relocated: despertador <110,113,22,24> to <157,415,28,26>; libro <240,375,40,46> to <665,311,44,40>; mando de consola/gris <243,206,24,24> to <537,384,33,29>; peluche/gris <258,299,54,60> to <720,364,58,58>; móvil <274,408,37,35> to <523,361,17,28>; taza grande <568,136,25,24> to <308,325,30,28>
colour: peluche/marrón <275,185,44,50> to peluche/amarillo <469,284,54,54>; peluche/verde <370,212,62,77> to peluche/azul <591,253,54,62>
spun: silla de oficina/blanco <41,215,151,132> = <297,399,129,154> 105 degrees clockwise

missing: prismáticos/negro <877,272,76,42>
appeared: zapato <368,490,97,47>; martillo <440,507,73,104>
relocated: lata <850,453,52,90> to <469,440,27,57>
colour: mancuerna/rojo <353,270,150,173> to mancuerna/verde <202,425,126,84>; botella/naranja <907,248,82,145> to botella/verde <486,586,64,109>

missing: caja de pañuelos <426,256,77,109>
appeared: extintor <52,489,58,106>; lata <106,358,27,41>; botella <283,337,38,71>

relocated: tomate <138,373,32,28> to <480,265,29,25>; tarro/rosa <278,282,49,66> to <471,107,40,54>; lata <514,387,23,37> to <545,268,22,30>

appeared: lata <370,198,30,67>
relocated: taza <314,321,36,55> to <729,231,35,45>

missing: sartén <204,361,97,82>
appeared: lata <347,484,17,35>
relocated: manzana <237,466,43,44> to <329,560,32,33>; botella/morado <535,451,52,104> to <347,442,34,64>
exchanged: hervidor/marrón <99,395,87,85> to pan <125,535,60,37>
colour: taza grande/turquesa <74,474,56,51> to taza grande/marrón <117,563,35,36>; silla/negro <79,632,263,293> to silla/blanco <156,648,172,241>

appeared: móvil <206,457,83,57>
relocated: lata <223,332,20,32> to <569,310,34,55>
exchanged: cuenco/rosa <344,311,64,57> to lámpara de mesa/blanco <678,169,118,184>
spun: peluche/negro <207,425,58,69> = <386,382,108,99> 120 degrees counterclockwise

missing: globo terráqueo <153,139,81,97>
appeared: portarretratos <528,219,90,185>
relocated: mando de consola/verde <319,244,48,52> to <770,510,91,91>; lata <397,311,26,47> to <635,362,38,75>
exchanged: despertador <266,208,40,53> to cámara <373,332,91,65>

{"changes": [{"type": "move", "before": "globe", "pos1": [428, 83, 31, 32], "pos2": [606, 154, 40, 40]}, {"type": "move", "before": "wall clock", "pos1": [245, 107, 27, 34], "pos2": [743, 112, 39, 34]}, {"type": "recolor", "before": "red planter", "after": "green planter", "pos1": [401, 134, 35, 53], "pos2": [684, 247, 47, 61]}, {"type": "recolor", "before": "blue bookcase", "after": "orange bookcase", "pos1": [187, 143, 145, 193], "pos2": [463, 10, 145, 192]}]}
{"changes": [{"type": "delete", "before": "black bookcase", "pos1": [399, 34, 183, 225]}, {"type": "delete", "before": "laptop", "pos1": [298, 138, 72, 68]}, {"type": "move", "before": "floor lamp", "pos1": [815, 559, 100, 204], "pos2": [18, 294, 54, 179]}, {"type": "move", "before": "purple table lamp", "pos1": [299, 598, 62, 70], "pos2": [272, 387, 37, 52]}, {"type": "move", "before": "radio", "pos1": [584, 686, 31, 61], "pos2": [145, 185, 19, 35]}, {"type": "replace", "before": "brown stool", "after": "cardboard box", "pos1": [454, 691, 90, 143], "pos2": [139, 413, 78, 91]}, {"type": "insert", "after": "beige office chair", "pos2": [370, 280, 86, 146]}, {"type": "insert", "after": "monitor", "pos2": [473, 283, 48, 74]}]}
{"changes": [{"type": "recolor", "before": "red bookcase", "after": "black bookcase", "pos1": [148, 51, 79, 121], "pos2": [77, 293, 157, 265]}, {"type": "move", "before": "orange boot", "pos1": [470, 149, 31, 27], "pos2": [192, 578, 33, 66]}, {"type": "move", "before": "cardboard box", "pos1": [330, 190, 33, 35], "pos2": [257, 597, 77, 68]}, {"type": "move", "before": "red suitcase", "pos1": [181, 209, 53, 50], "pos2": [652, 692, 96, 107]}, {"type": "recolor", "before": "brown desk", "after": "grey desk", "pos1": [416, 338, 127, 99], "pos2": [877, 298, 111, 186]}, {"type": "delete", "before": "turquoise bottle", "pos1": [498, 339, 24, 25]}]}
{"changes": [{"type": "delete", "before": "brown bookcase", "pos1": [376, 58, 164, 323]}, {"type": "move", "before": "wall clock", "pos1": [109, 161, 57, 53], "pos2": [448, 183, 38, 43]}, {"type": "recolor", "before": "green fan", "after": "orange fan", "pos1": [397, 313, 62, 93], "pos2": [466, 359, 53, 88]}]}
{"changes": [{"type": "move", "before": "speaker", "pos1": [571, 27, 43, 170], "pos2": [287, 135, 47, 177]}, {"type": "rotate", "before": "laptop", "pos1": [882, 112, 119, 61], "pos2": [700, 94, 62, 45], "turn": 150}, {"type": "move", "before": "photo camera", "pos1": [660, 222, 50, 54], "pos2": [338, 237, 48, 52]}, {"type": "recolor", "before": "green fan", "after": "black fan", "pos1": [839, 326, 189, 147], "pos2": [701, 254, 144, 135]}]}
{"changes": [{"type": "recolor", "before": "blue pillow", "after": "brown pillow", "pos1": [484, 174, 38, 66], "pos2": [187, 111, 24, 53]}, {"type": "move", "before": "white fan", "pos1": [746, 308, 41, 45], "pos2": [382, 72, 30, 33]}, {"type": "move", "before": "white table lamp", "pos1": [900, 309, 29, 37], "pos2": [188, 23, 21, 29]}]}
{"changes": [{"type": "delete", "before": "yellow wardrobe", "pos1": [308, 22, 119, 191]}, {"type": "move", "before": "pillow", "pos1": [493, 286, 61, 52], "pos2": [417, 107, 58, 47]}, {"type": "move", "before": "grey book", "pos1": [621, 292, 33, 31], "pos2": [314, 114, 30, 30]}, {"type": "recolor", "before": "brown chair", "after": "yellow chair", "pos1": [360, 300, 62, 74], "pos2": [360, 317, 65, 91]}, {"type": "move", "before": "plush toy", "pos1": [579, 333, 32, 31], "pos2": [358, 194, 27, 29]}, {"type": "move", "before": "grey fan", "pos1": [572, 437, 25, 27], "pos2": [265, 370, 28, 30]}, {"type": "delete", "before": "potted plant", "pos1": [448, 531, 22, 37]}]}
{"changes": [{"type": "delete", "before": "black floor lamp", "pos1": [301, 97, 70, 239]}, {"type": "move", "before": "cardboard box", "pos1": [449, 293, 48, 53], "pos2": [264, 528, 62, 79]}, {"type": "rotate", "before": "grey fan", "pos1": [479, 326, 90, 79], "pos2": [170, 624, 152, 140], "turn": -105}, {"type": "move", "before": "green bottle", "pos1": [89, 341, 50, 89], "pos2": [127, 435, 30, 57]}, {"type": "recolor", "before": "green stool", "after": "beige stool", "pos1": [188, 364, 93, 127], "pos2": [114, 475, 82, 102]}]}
⁂
DIRECTIONS FOR THIS TASK: The listing above should be transcribed in full, exactly as written.

SOLUTION TO THIS EXERCISE:
relocated: despertador <110,113,22,24> to <157,415,28,26>; libro <240,375,40,46> to <665,311,44,40>; mando de consola/gris <243,206,24,24> to <537,384,33,29>; peluche/gris <258,299,54,60> to <720,364,58,58>; móvil <274,408,37,35> to <523,361,17,28>; taza grande <568,136,25,24> to <308,325,30,28>
colour: peluche/marrón <275,185,44,50> to peluche/amarillo <469,284,54,54>; peluche/verde <370,212,62,77> to peluche/azul <591,253,54,62>
spun: silla de oficina/blanco <41,215,151,132> = <297,399,129,154> 105 degrees clockwise

missing: prismáticos/negro <877,272,76,42>
appeared: zapato <368,490,97,47>; martillo <440,507,73,104>
relocated: lata <850,453,52,90> to <469,440,27,57>
colour: mancuerna/rojo <353,270,150,173> to mancuerna/verde <202,425,126,84>; botella/naranja <907,248,82,145> to botella/verde <486,586,64,109>

missing: caja de pañuelos <426,256,77,109>
appeared: extintor <52,489,58,106>; lata <106,358,27,41>; botella <283,337,38,71>

relocated: tomate <138,373,32,28> to <480,265,29,25>; tarro/rosa <278,282,49,66> to <471,107,40,54>; lata <514,387,23,37> to <545,268,22,30>

appeared: lata <370,198,30,67>
relocated: taza <314,321,36,55> to <729,231,35,45>

missing: sartén <204,361,97,82>
appeared: lata <347,484,17,35>
relocated: manzana <237,466,43,44> to <329,560,32,33>; botella/morado <535,451,52,104> to <347,442,34,64>
exchanged: hervidor/marrón <99,395,87,85> to pan <125,535,60,37>
colour: taza grande/turquesa <74,474,56,51> to taza grande/marrón <117,563,35,36>; silla/negro <79,632,263,293> to silla/blanco <156,648,172,241>

appeared: móvil <206,457,83,57>
relocated: lata <223,332,20,32> to <569,310,34,55>
exchanged: cuenco/rosa <344,311,64,57> to lámpara de mesa/blanco <678,169,118,184>
spun: peluche/negro <207,425,58,69> = <386,382,108,99> 120 degrees counterclockwise

missing: globo terráqueo <153,139,81,97>
appeared: portarretratos <528,219,90,185>
relocated: mando de consola/verde <319,244,48,52> to <770,510,91,91>; lata <397,311,26,47> to <635,362,38,75>
exchanged: despertador <266,208,40,53> to cámara <373,332,91,65>

{"changes": [{"type": "move", "before": "globe", "pos1": [428, 83, 31, 32], "pos2": [606, 154, 40, 40]}, {"type": "move", "before": "wall clock", "pos1": [245, 107, 27, 34], "pos2": [743, 112, 39, 34]}, {"type": "recolor", "before": "red planter", "after": "green planter", "pos1": [401, 134, 35, 53], "pos2": [684, 247, 47, 61]}, {"type": "recolor", "before": "blue bookcase", "after": "orange bookcase", "pos1": [187, 143, 145, 193], "pos2": [463, 10, 145, 192]}]}
{"changes": [{"type": "delete", "before": "black bookcase", "pos1": [399, 34, 183, 225]}, {"type": "delete", "before": "laptop", "pos1": [298, 138, 72, 68]}, {"type": "move", "before": "floor lamp", "pos1": [815, 559, 100, 204], "pos2": [18, 294, 54, 179]}, {"type": "move", "before": "purple table lamp", "pos1": [299, 598, 62, 70], "pos2": [272, 387, 37, 52]}, {"type": "move", "before": "radio", "pos1": [584, 686, 31, 61], "pos2": [145, 185, 19, 35]}, {"type": "replace", "before": "brown stool", "after": "cardboard box", "pos1": [454, 691, 90, 143], "pos2": [139, 413, 78, 91]}, {"type": "insert", "after": "beige office chair", "pos2": [370, 280, 86, 146]}, {"type": "insert", "after": "monitor", "pos2": [473, 283, 48, 74]}]}
{"changes": [{"type": "recolor", "before": "red bookcase", "after": "black bookcase", "pos1": [148, 51, 79, 121], "pos2": [77, 293, 157, 265]}, {"type": "move", "before": "orange boot", "pos1": [470, 149, 31, 27], "pos2": [192, 578, 33, 66]}, {"type": "move", "before": "cardboard box", "pos1": [330, 190, 33, 35], "pos2": [257, 597, 77, 68]}, {"type": "move", "before": "red suitcase", "pos1": [181, 209, 53, 50], "pos2": [652, 692, 96, 107]}, {"type": "recolor", "before": "brown desk", "after": "grey desk", "pos1": [416, 338, 127, 99], "pos2": [877, 298, 111, 186]}, {"type": "delete", "before": "turquoise bottle", "pos1": [498, 339, 24, 25]}]}
{"changes": [{"type": "delete", "before": "brown bookcase", "pos1": [376, 58, 164, 323]}, {"type": "move", "before": "wall clock", "pos1": [109, 161, 57, 53], "pos2": [448, 183, 38, 43]}, {"type": "recolor", "before": "green fan", "after": "orange fan", "pos1": [397, 313, 62, 93], "pos2": [466, 359, 53, 88]}]}
{"changes": [{"type": "move", "before": "speaker", "pos1": [571, 27, 43, 170], "pos2": [287, 135, 47, 177]}, {"type": "rotate", "before": "laptop", "pos1": [882, 112, 119, 61], "pos2": [700, 94, 62, 45], "turn": 150}, {"type": "move", "before": "photo camera", "pos1": [660, 222, 50, 54], "pos2": [338, 237, 48, 52]}, {"type": "recolor", "before": "green fan", "after": "black fan", "pos1": [839, 326, 189, 147], "pos2": [701, 254, 144, 135]}]}
{"changes": [{"type": "recolor", "before": "blue pillow", "after": "brown pillow", "pos1": [484, 174, 38, 66], "pos2": [187, 111, 24, 53]}, {"type": "move", "before": "white fan", "pos1": [746, 308, 41, 45], "pos2": [382, 72, 30, 33]}, {"type": "move", "before": "white table lamp", "pos1": [900, 309, 29, 37], "pos2": [188, 23, 21, 29]}]}
{"changes": [{"type": "delete", "before": "yellow wardrobe", "pos1": [308, 22, 119, 191]}, {"type": "move", "before": "pillow", "pos1": [493, 286, 61, 52], "pos2": [417, 107, 58, 47]}, {"type": "move", "before": "grey book", "pos1": [621, 292, 33, 31], "pos2": [314, 114, 30, 30]}, {"type": "recolor", "before": "brown chair", "after": "yellow chair", "pos1": [360, 300, 62, 74], "pos2": [360, 317, 65, 91]}, {"type": "move", "before": "plush toy", "pos1": [579, 333, 32, 31], "pos2": [358, 194, 27, 29]}, {"type": "move", "before": "grey fan", "pos1": [572, 437, 25, 27], "pos2": [265, 370, 28, 30]}, {"type": "delete", "before": "potted plant", "pos1": [448, 531, 22, 37]}]}
{"changes": [{"type": "delete", "before": "black floor lamp", "pos1": [301, 97, 70, 239]}, {"type": "move", "before": "cardboard box", "pos1": [449, 293, 48, 53], "pos2": [264, 528, 62, 79]}, {"type": "rotate", "before": "grey fan", "pos1": [479, 326, 90, 79], "pos2": [170, 624, 152, 140], "turn": -105}, {"type": "move", "before": "green bottle", "pos1": [89, 341, 50, 89], "pos2": [127, 435, 30, 57]}, {"type": "recolor", "before": "green stool", "after": "beige stool", "pos1": [188, 364, 93, 127], "pos2": [114, 475, 82, 102]}]}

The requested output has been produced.